:: EXTRACT PROVIDED ::
* * * * *
To get a “very” large power gain the pressure increase required is actually less than 10%. On a Sensor which operates between 0 to 5volts, a very high powered “Race/Rally” program would change this by 0.5volt = 10%. An Eco or Towing style program would only need 2-8%.
To get the same power gain with an Injector Control (Duty Cycle) the High Pressure Pump is again, also running 10% higher.
It is basic mathematics that to get a Diesel engine to produce more power, it will need more fuel to deliver the power. If the dyno graph shows a big power gain at high engine rpm, it can only be achieved with their products by increased fuel delivered to combustion by more than was there before.
We sell both styles as well but do not see the need to use this Myth as a selling tool. Both styles “do work if programmed correctly”, but some engines work better & safer with one style instead of the other. On some engines the weak point is the Injectors, on others it is the Fuel Rail Sensors. So instead of compromising the Tuning on some vehicles, using the wrong method, this is why we sell both Injector Duty Cycle & Fuel Rail Sensor Tuning boxes.
The people who use this “Pressure Myth” also talk in great length about Air/Fuel ratios but sell products which Only Increase Fuel. By making the same high pressure pump supply more fuel either by making the Injectors open for longer or via the Pressure Sensor. Both methods increase fuel delivery to combustion, but the airflow is still the same, so what does this do to the Air/Fuel ratio? How much Fuel can be added & still have a correct Air/Fuel Ratio? We use a system which also connects to the MAP (Boost) Sensor & by increasing Boost (Air) as well as Fuel we can keep Air/Fuel ratios in correct proportions.
We find that most Diesel engines over fuel at full throttle & high rpm; you can demonstrate this on your own vehicle. If you put your foot flat to the floor the vehicle will accelerate fast, but if you gradually lift your foot off the pedal slightly, the vehicle goes faster again. This shows how leaning the rich mixture actually gave more power. So we find more power can be achieved by adding Boost at these over rich fuelling stages instead of just pumping in more fuel. Manufacturers are now using Sequential Turbo Systems to change the Boost Pressure & Air Volume. BMW use the same engine with one, two or three Turbo’s, the power & torque bands are completely different because of the Boost & Air Volume variations. We find we can do a similar effect even on single Turbo vehicles, by manipulating the Boost Sensor signal by different amounts at different RPM or Load points. Our Merc R350CDI which is 195kw 620Nm, we have biased the tune on this car to Eco/Towing. We know that 7th gear @ 100kmh is 1500rpm & the standard torque band hits peak torque at 1600rpm, so we have set the torque to come in at 1500rpm. It now holds 7th even on steep hills. The base model BMW X5 in 8th gear @ 100kmh is also 1500rpm, but the standard torque band does not hit its peak torque until 1750rpm. At low rpm we find this engine very rough with lots of vibration on slight inclines while it tries to hold 8th gear, the Twin & Triple Turbo models do not have this problem.
Many companies still sell Tuning Boxes to fit in engine bays with PC style Computer Plugs which are NOT water proof & tell customers to wrap plastic bags around them!
They also sell Boxes which are NOT resin filled, so they rely on thin rubber seals on flimsy plastic boxes, with the circuit board suspended inside.
One customer while removing one of these box brands, joked that the window allows you to see the water level & empty the box before any damage is done?
We have only one similar product in our range which has a PC style plug on a metal box, but it is only fitted inside the vehicle cabin, never in engine bay.
* * * * *
:: MATERIAL PROVIDED ::
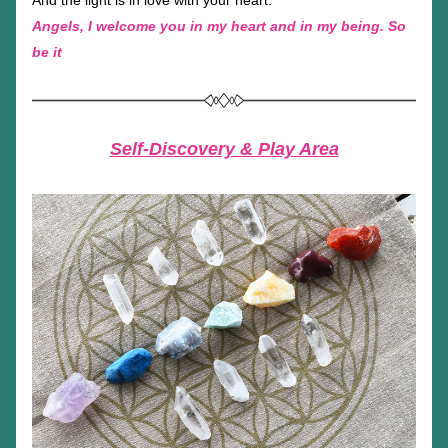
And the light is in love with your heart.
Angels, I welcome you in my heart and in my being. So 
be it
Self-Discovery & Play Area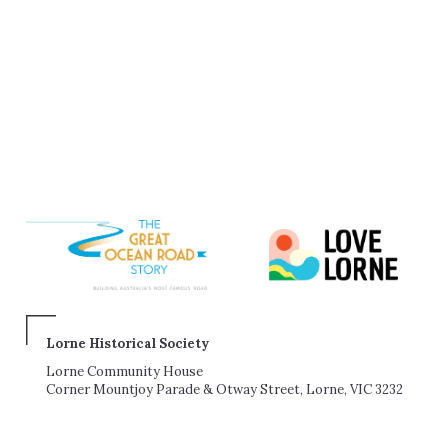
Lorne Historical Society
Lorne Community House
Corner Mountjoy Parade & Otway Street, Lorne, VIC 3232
* * * * *
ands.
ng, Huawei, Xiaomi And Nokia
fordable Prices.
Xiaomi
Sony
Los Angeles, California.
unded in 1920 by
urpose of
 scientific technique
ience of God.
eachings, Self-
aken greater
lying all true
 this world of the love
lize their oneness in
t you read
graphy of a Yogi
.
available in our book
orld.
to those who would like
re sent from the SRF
* * * * *
:: INSTRUCTIONS TO FOLLOW ::
Answer these questions using the text on diesel tuning boxes.
(a) On a sensor that operates between 0 and 5 volts, by how much would a very high powered "Race/Rally" program change the signal?
(b) At what rpm has the torque on the Merc R350CDI been set to come in?
(c) Where is the company's one product with a PC style plug on a metal box fitted?

:: RESPONSE ::
(a) By 0.5 volt, which is 10%.
(b) At 1500rpm.
(c) Only inside the vehicle cabin, never in the engine bay.